Prophets To Tickle Our Ears
Christians with traditional beliefs about issues such as homosexuality should be given “reasonable accommodation” in law, Britain’s most senior woman judge has said. Lady Hale, deputy president of the Supreme Court, said the UK is “less respectful” towards people with religious views than other countries, despite its long Christian traditions. She questioned whether the current “hard line” approach to discrimination claims, based on EU law, could be sustained in the long term. Her comments, in a lecture at Yale law School in the US, follow a series of cases in which British Christians claimed to be suffering religious discrimination but lost their cases. They include Shirley Chaplin, a nurse from Exeter, who was banned from wearing a cross at work as well as Gary McFarlane, a former Relate counsellor, and Lillian Ladele, a marriage registrar, who both lost their jobs after resisted performing tasks they said went against their religious beliefs.
Well said, Baroness Hale!
We should compare and contrast her words with those of Archbishop Justin Welby, the man who ought to be in the forefront of the promoting of Christian values – and indeed the truth of the Christian gospel. But given friends like Welby, Christians have no need of enemies. He says, “It is absurd and impossible to ignore overwhelming changes in social attitudes.” This echoes Rowan Williams’ remarks last year to the effect that Christians “…have a lot of catching up to do with secular mores.” Thus we might phrase the Welby-Williams revised gospel as “Repent not, but be ye indeed conformed to this world.”
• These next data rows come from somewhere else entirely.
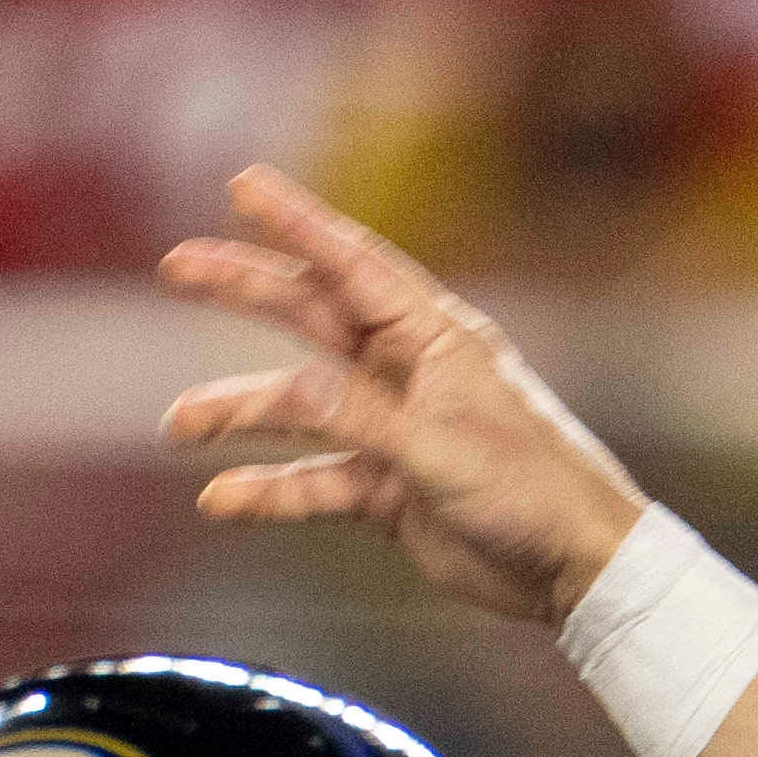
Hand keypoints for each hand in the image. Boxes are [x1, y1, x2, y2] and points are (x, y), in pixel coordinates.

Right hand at [158, 167, 654, 626]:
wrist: (578, 571)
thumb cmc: (534, 492)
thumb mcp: (441, 448)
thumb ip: (361, 417)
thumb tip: (288, 390)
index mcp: (436, 338)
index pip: (355, 264)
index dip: (298, 223)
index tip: (243, 185)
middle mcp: (410, 372)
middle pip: (313, 317)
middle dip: (246, 291)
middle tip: (179, 267)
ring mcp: (395, 429)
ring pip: (302, 407)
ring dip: (242, 412)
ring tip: (180, 424)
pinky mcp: (390, 488)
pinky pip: (316, 482)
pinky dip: (272, 492)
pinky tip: (223, 499)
So here we see those who were appointed to defend the Christian faith and its moral teachings instead undermining both faith and teachings. It’s as if they should have declared, “And the Lord said unto his disciples, ‘Go ye into all the land and set up focus groups that ye might understand and know what it is that is desired of the people: that give unto them.”
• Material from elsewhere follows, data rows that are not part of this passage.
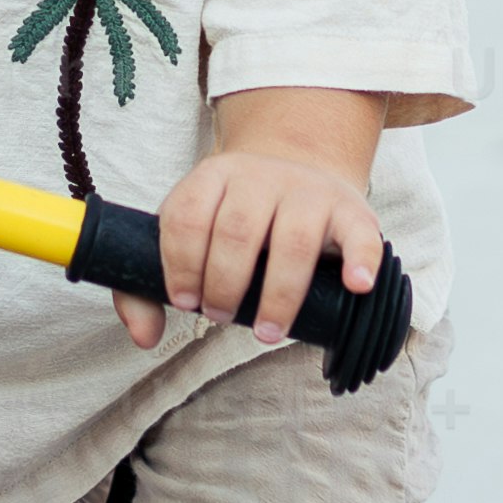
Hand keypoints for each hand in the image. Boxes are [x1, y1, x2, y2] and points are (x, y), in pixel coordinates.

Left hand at [133, 148, 379, 352]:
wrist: (299, 164)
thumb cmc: (235, 217)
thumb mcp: (189, 232)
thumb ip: (150, 285)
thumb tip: (142, 337)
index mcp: (212, 177)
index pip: (188, 216)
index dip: (180, 263)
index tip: (184, 301)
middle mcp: (259, 177)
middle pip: (238, 230)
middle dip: (225, 284)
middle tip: (220, 318)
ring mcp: (308, 190)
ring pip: (294, 239)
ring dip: (279, 294)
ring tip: (267, 332)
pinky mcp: (351, 210)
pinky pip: (359, 234)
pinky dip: (360, 261)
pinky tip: (355, 286)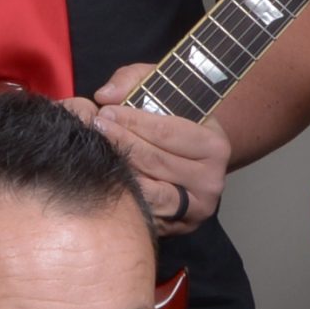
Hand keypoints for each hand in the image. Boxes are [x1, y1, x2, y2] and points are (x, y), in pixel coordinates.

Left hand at [80, 63, 230, 234]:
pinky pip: (145, 212)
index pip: (166, 132)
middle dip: (120, 141)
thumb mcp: (162, 90)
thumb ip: (133, 80)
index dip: (132, 120)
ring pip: (149, 190)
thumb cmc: (175, 121)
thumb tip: (106, 95)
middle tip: (94, 128)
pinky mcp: (178, 227)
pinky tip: (105, 178)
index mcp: (214, 146)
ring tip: (96, 151)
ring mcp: (196, 209)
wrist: (195, 159)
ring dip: (118, 170)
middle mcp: (211, 181)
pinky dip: (124, 195)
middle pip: (155, 161)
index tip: (105, 111)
Can you imagine Isaiah the prophet or Jeremiah the seer preaching to King Ahab or to the apostate Jeroboam, son of Nebat, “Keep not the Law of the Lord but what seemeth pleasurable unto the crowd, that do. And behold, I give unto thee a new commandment: Thou shalt do as thou bloody well likest”?
There are words to describe the Welby-Williams axis: “Beware of false prophets which come to thee in sheep’s clothing but underneath they are ravening wolves…white sepulchres which indeed appear beautiful outward but within are full of dead men’s bones and all uncleanness.”